- _What the task asks_
Word for word, transcribe the records that follow.
Records for processing below:
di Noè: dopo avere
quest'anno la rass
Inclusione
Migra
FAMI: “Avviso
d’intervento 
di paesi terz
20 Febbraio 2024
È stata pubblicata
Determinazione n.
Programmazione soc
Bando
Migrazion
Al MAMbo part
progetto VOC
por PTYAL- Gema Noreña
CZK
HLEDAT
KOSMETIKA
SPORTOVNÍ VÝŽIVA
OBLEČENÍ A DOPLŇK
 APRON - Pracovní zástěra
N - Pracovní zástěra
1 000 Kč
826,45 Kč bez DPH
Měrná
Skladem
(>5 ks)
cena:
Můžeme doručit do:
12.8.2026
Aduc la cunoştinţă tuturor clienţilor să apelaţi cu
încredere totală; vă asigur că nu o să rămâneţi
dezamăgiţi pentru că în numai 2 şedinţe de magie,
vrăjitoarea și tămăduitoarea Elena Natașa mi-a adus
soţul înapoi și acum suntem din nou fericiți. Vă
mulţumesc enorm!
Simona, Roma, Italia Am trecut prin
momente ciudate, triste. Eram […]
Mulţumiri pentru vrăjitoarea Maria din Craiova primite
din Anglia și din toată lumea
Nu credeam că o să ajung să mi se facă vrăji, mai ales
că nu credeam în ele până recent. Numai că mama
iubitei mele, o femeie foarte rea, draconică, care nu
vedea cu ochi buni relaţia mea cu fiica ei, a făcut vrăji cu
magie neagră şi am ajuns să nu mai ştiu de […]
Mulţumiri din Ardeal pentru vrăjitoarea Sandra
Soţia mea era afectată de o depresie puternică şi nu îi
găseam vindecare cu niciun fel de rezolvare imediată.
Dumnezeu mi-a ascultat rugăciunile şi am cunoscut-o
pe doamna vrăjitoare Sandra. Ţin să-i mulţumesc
End of Records for processing.
- _Written response_
di Noè: dopo avere
quest'anno la rass
Inclusione
Migra
FAMI: “Avviso
d’intervento 
di paesi terz
20 Febbraio 2024
È stata pubblicata
Determinazione n.
Programmazione soc
Bando
Migrazion
Al MAMbo part
progetto VOC
por PTYAL- Gema Noreña
CZK
HLEDAT
KOSMETIKA
SPORTOVNÍ VÝŽIVA
OBLEČENÍ A DOPLŇK
 APRON - Pracovní zástěra
N - Pracovní zástěra
1 000 Kč
826,45 Kč bez DPH
Měrná
Skladem
(>5 ks)
cena:
Můžeme doručit do:
12.8.2026
Aduc la cunoştinţă tuturor clienţilor să apelaţi cu
încredere totală; vă asigur că nu o să rămâneţi
dezamăgiţi pentru că în numai 2 şedinţe de magie,
vrăjitoarea și tămăduitoarea Elena Natașa mi-a adus
soţul înapoi și acum suntem din nou fericiți. Vă
mulţumesc enorm!
Simona, Roma, Italia Am trecut prin
momente ciudate, triste. Eram […]
Mulţumiri pentru vrăjitoarea Maria din Craiova primite
din Anglia și din toată lumea
Nu credeam că o să ajung să mi se facă vrăji, mai ales
că nu credeam în ele până recent. Numai că mama
iubitei mele, o femeie foarte rea, draconică, care nu
vedea cu ochi buni relaţia mea cu fiica ei, a făcut vrăji cu
magie neagră şi am ajuns să nu mai ştiu de […]
Mulţumiri din Ardeal pentru vrăjitoarea Sandra
Soţia mea era afectată de o depresie puternică şi nu îi
găseam vindecare cu niciun fel de rezolvare imediată.
Dumnezeu mi-a ascultat rugăciunile şi am cunoscut-o
pe doamna vrăjitoare Sandra. Ţin să-i mulţumesc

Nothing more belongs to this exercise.